Glutamine-dependent signaling controls pluripotent stem cell fate.

机构信息

Department of Molecular and Medical Pharmacology, David Geffen School of Medicine, University of California at Los Angeles, Los Angeles, CA, USA.

Department of Pathology and Laboratory Medicine, David Geffen School of Medicine, University of California at Los Angeles, Los Angeles, CA, USA.

出版信息

Dev Cell. 2022 Mar 14;57(5):610-623.e8. doi: 10.1016/j.devcel.2022.02.003. Epub 2022 Feb 24.

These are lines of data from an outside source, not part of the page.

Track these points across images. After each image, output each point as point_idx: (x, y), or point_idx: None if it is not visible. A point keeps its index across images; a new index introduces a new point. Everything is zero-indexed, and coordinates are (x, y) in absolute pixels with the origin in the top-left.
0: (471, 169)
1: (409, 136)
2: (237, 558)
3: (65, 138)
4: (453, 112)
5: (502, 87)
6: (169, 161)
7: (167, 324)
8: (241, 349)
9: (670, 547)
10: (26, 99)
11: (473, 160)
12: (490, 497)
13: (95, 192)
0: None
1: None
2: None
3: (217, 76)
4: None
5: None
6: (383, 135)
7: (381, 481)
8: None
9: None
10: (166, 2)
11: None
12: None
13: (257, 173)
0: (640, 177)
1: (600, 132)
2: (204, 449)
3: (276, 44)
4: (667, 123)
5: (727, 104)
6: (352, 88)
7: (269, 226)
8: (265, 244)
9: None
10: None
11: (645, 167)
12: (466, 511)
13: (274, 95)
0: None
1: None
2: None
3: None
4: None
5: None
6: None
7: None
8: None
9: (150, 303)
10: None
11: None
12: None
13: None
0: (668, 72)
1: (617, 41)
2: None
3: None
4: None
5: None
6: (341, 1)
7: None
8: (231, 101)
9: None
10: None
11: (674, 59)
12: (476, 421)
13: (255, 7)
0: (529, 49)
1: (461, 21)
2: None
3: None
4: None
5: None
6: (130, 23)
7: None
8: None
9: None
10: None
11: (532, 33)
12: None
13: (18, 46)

DOI:10.1016/j.devcel.2022.02.003
PMID:35216682
原文链接:https://pmc.ncbi.nlm.nih.gov/articles/PMC8930616/
Abstract

Human pluripotent stem cells (hPSCs) can self-renew indefinitely or can be induced to differentiate. We previously showed that exogenous glutamine (Gln) withdrawal biased hPSC differentiation toward ectoderm and away from mesoderm. We revealed that, although all three germ lineages are capable of de novo Gln synthesis, only ectoderm generates sufficient Gln to sustain cell viability and differentiation, and this finding clarifies lineage fate restrictions under Gln withdrawal. Furthermore, we found that Gln acts as a signaling molecule for ectoderm that supersedes lineage-specifying cytokine induction. In contrast, Gln in mesoderm and endoderm is the preferred precursor of α-ketoglutarate without a direct signaling role. Our work raises a question about whether the nutrient environment functions directly in cell differentiation during development. Interestingly, transcriptome analysis of a gastrulation-stage human embryo shows that unique Gln enzyme-encoding gene expression patterns may also distinguish germ lineages in vivo. Together, our study suggests that intracellular Gln may help coordinate differentiation of the three germ layers.

摘要

人类多能干细胞(hPSCs)可以无限自我更新或被诱导分化。我们之前曾表明,外源性谷氨酰胺(Gln)耗竭使 hPSC 分化偏向外胚层而远离中胚层。我们揭示了,尽管所有三种生殖谱系都能够从头合成 Gln,但只有外胚层能够产生足够的 Gln 来维持细胞活力和分化,这一发现阐明了 Gln 耗竭下的谱系命运限制。此外,我们发现 Gln 作为外胚层的信号分子,取代了谱系特异性细胞因子的诱导。相比之下,中胚层和内胚层中的 Gln 是α-酮戊二酸的首选前体,而没有直接的信号作用。我们的工作提出了一个问题,即在发育过程中,营养环境是否直接作用于细胞分化。有趣的是,对原肠胚阶段人类胚胎的转录组分析表明,独特的 Gln 酶编码基因表达模式也可能在体内区分生殖谱系。总之,我们的研究表明,细胞内 Gln 可能有助于协调三个胚层的分化。